Ce sont des lentilles rigides à porter la nuit (technologie appelée « orthokératologie »). Elles permettent non seulement de freiner l’évolution de la myopie mais aussi de s’affranchir des lunettes la journée avec une vision parfaitement corrigée du matin au soir. Elles induisent un remodelage, réversible à l’arrêt du port, des cellules superficielles de la cornée, sans modifier ses couches profondes. Elles sont à porter chaque nuit avec un temps de sommeil de minimum 6 heures/nuit et peuvent être proposées dès l’âge de 8 ans, en fonction de la maturité de l’enfant.

Le collyre à base d’Atropine faiblement dosée (0,01%)

L’Atropine est une molécule qui permet de bloquer l’accommodation et dilater la pupille. Elle est utilisée dans de nombreuses indications en ophtalmologie. Des études cliniques robustes ont montré qu’à faible dosage, l’Atropine a également un pouvoir freinateur de la myopie lorsqu’elle est instillée tous les soirs dans chaque œil. Elle n’est cependant délivrée que dans certaines pharmacies hospitalières, et un effet rebond encore mal connu pourrait avoir lieu à l’arrêt du traitement. C’est pourquoi une durée de 2 à 3 ans de traitement est recommandée, avec une décroissance progressive.

Comment choisir la solution de freination de la myopie la plus adaptée ?

Pour être efficace, toute stratégie de freination doit être adaptée au profil du patient. Un bilan ophtalmologique approfondi permet de définir, en accord avec l’enfant et sa famille, le type de dispositif pouvant être mis en place. Les paramètres devant être pris en compte sont notamment :

  • Les éventuels antécédents familiaux de myopie,
  • Le mode de vie de l’enfant et ses pratiques sportives,
  • Ses attentes et son niveau de motivation et de maturité,
  • L’âge d’apparition de la myopie,
  • La vitesse d’évolution de sa myopie,
  • La mesure de sa réfraction pupilles dilatées sous SKIACOL
  • Les paramètres de son œil (forme de la cornée, longueur axiale…),
  • Le bilan orthoptique de dépistage.

Le coût de la stratégie doit également être évalué avec les parents et le consentement des deux parents doit être recueilli pour les enfants mineurs.
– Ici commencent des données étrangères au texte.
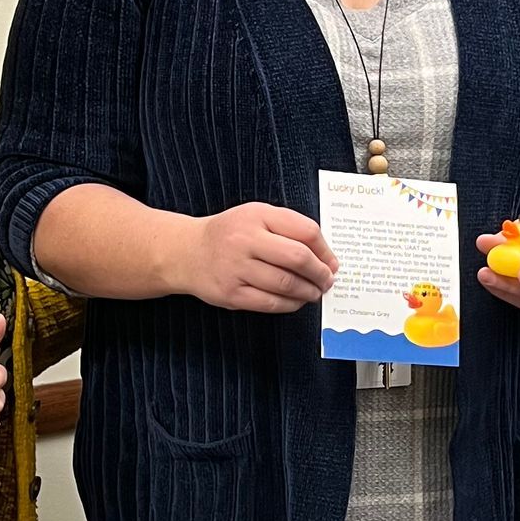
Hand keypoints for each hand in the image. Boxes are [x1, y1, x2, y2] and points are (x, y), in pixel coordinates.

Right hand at [180, 204, 335, 313]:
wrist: (187, 252)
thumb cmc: (229, 234)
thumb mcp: (257, 216)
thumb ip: (290, 229)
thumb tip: (326, 258)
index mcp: (257, 216)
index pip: (305, 231)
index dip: (325, 250)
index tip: (332, 262)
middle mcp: (245, 240)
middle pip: (298, 258)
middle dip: (320, 273)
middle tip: (327, 280)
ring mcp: (236, 268)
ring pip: (286, 284)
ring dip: (308, 292)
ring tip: (314, 292)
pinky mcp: (231, 293)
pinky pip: (270, 303)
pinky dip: (290, 304)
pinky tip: (296, 301)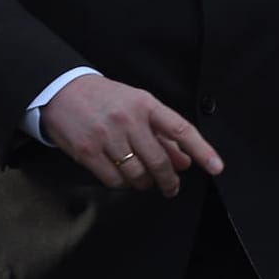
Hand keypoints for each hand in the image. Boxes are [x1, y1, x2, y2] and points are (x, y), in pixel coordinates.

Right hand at [39, 74, 221, 196]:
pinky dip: (123, 184)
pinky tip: (124, 178)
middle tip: (172, 188)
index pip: (182, 130)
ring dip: (146, 183)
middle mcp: (129, 120)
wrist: (62, 91)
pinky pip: (113, 179)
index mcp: (146, 105)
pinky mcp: (88, 152)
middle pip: (159, 160)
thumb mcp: (138, 105)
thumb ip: (162, 133)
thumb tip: (184, 161)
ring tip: (146, 181)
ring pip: (137, 174)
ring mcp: (107, 137)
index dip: (202, 150)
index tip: (216, 167)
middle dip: (169, 180)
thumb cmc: (106, 98)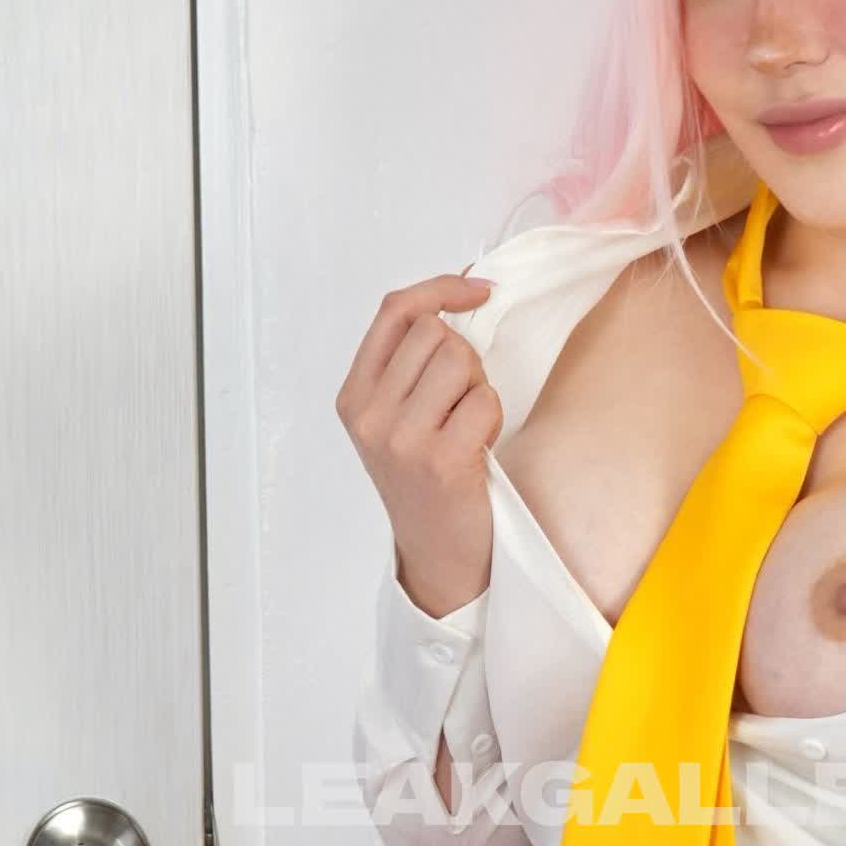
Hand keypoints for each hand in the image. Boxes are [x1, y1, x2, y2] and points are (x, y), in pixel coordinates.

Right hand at [336, 270, 500, 617]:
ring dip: (478, 386)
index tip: (479, 289)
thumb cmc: (427, 482)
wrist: (439, 556)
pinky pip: (484, 400)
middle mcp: (369, 414)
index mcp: (354, 397)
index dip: (442, 289)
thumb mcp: (398, 418)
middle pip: (435, 331)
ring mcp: (401, 438)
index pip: (395, 312)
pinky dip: (491, 417)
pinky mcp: (440, 460)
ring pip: (460, 359)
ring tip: (466, 425)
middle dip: (464, 356)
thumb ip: (414, 362)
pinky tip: (477, 447)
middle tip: (461, 402)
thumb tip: (464, 289)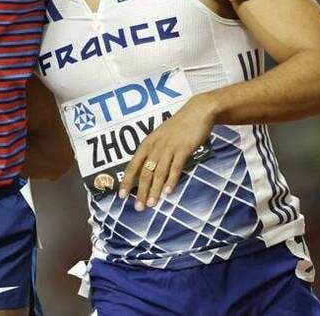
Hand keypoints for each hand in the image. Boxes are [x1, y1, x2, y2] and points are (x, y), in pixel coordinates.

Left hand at [117, 96, 215, 210]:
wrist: (197, 112)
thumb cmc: (179, 127)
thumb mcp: (161, 137)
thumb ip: (155, 152)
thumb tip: (150, 172)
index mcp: (148, 144)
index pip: (133, 165)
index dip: (127, 181)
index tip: (121, 196)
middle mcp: (155, 146)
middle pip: (145, 172)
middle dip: (140, 191)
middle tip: (138, 208)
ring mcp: (169, 148)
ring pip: (159, 172)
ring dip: (154, 190)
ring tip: (151, 204)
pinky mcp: (183, 149)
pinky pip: (175, 167)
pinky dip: (171, 180)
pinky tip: (167, 192)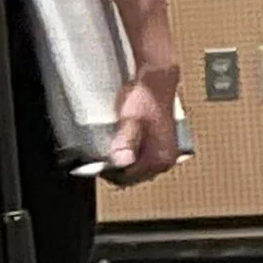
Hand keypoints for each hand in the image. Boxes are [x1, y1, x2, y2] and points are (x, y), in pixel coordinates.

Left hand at [103, 69, 181, 187]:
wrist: (155, 84)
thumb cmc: (144, 98)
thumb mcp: (130, 120)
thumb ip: (126, 141)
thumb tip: (122, 160)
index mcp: (160, 156)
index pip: (129, 178)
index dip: (110, 174)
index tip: (97, 168)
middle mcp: (165, 160)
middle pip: (134, 177)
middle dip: (116, 172)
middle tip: (100, 163)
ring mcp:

Comment évaluer l’efficacité d’un traitement de freination de la myopie ?

Tous les 6 mois, deux indicateurs clés permettent d’évaluer l’efficacité de la stratégie mise en place :

  • La mesure de la réfraction
  • La mesure de la longueur axiale des yeux (biométrie optique sans contact direct avec l’œil de l’enfant)

Que faire si le traitement de freination de la myopie ne fonctionne pas comme prévu ?
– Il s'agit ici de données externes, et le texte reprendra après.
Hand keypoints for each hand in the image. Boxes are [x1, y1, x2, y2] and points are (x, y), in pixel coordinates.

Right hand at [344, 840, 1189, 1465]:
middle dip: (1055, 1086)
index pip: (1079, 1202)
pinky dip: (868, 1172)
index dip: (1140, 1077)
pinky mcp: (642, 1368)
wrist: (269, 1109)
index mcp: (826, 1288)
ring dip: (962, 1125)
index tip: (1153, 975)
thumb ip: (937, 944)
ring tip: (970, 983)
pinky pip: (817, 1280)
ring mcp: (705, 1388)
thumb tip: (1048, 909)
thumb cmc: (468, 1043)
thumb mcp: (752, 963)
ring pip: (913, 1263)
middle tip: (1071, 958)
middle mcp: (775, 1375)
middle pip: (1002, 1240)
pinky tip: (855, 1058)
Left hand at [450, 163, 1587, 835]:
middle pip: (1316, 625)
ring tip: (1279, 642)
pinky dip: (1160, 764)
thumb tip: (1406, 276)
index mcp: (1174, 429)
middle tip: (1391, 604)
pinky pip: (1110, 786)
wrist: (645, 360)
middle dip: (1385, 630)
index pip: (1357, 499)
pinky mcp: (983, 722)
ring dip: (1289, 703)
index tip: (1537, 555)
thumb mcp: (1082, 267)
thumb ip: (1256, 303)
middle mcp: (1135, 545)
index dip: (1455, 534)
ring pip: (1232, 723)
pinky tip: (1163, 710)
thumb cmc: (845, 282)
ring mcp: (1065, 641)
Il est nécessaire d’avoir un recul suffisant et d’attendre au moins un an avant de pouvoir mesurer l’impact d’un traitement de freination sur la progression de la myopie. Il peut toutefois arriver qu’au moment du bilan annuel, la myopie ait progressé de façon plus importante que prévu. Différents facteurs pouvant expliquer cette progression sont à rechercher avant de prendre une décision sur le changement du type de traitement ou sa combinaison avec un autre traitement :

  • L’adhésion à la stratégie de freination est-elle suivie de manière rigoureuse et régulière ?
  • L’enfant a-t-il un mode de vie susceptible de favoriser le développement de sa myopie ?
  • Une maladie de l’œil a-t-elle été éliminée surtout si la myopie progresse très rapidement ?

Peut-on arrêter de freiner la myopie, et à quel âge ?

Il est possible d’envisager d’interrompre les traitements de freination de la myopie lorsque la croissance de l’œil est stabilisée, c’est-à-dire chez le jeune adulte. Il est souvent conseillé d’attendre la fin des études supérieures car le travail intensif de près lié aux études peut continuer d’aggraver la myopie.